Ana karakterler diğer filmlerdeki kadar ön planda değil ve filmin önüne asla geçmemiş, aynı zamanda da yan karakterler o kadar dağınık ve çeşitlilik göstermiyor. Hal böyle olunca da konsantrasyon konusunda en ufak sorun yaşanmıyor. Kaldı ki serinin en iyi filmlerinde bile bu sorunları yaşayanlar olmuş, karakterlerin kafa karıştırıcılığı epey olumsuz etkilemişti. Buna görsel açıdan abartıya kaçmama, lazım olanı perdeye yansıtma ve hatta minimal diyebileceğimiz bir Star Wars fimi kotarma gibi tercihlerin olduğunu da ekleyelim ve her açıdan bu oturaklı durumun hakkını verelim. Bu noktada bilim kurgu seyircisi dışında da filmi sahiplenecek seyircilerin olacağını düşünebiliriz. Yani, filme daha çok türe hizmet eden bir sinema örneği ibaresi de eklenebilir.
Güç Sizinle Olsun
Filmin duygusal yoğunluğu ise çok doğru kullanılmış. Nostalji duygusunu tetikleyen ama ajitasyona da hiç kaymayan bir tavır mevcut. Bazı dostları çok kısa bile olsa görmek heyecan verici. Karakterlerin film boyunca yaşadıkları kararsızlıklar ve sonuç odaklı manevralar ise bu anlamda yine tam ayarında kotarılmış. Filme ivme kazandıran geçişler, yapılması gereken ve şansa bağlı durumlar ise inandırıcılık sorunu yaşamıyor.

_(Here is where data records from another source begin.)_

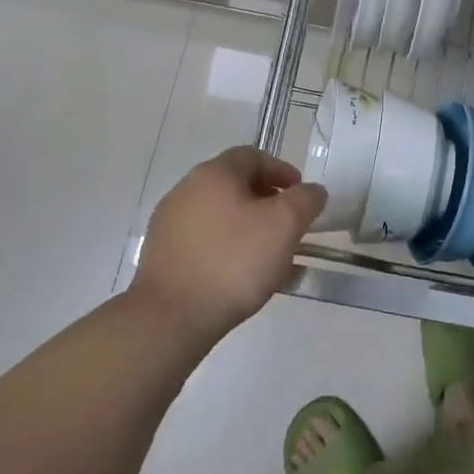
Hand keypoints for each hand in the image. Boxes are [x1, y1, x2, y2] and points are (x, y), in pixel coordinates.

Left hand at [131, 147, 326, 342]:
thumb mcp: (285, 224)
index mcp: (214, 174)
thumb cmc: (234, 261)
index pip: (253, 156)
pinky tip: (242, 275)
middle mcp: (186, 189)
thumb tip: (311, 191)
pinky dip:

Death Star’ın acımasızlığı ve onun yok edilmesi sürecinin öncesi ise çok net ortaya konmuş. Çoğu filmde koz olarak kullanılan Death Star’ın bu kez ortaya çıkış süreci ve sanılandan daha büyük bir dehşet içerdiği de gözler önüne seriliyor. Onun bile daha önce hiç görmediğimiz hali bizleri bekliyor. Bu anlamda ilk seriye bağlanacak olan yok ediş hikayesinin temelleri de tıpkı 3. bölümde Darth Vader’ın değişimindeki temeller gibi iyice sağlamlaştırılıyor ve boşluk bırakılmıyor.
Darth Vader demişken, onun hakkında da iki kelam etmek gerekir; Onun gücü, ekran kalitesi ve heyecan yaratıcılığı sadece serinin değil sinema tarihinin en önemli karakterlerinden biri konumunu işaret etmiştir her zaman. Hatta direkt bir numarada diyecek insan sayısı da az değil. Hal böyle olunca, az da olsa Darth Vader görmek, onun büyüleyiciliğinden yararlanmak bonusların en güzeli olarak etkiyi artırıyor. Kaldı ki Edwards bu kozu da muhteşem, hiç ama hiç abartmadan ve yerli yerinde kullanıyor. Nefesler kesiliyor, hasret gideriliyor ve gözden yaş gelme ihtimali artıyor.
Serinin eski ruhu geri dönüyor
Gareth Edwards seriye Force Awakens sonrası tekrar eski ruhu getiriyor. Belki de bölüm 7’nin yapmaya çalışıp yapamadıklarını da layığı ile yapıyor. Abartısız, leziz bir sinemaya da imza atan film, kara filmden başlayıp soluksuz bir aksiyona giden sağlam bir süreç izliyor.
Güç ve umut vurgusunu, külliyatın tamamındaki anlamını da daha öteye çıkaracak kadar net ve yerinde kullanan filmin, hiç bir bölüme ve karaktere de zararı dokunmuyor. Oyunculuk performansları da gayet yerinde olunca ve Mads Mikkelsen, Donnie Yen gibi sağlam oyuncular da her zamanki gibi oynayınca bu hissiyat daha da güçleniyor.
Bir yan ürün muamelesi yapılarak proje başlangıcında çok önemsenmeyen Rogue One: A Star Wars Story, vizyon sonrası muhtemelen serinin üst sıralarında kendine yer bulacaktır.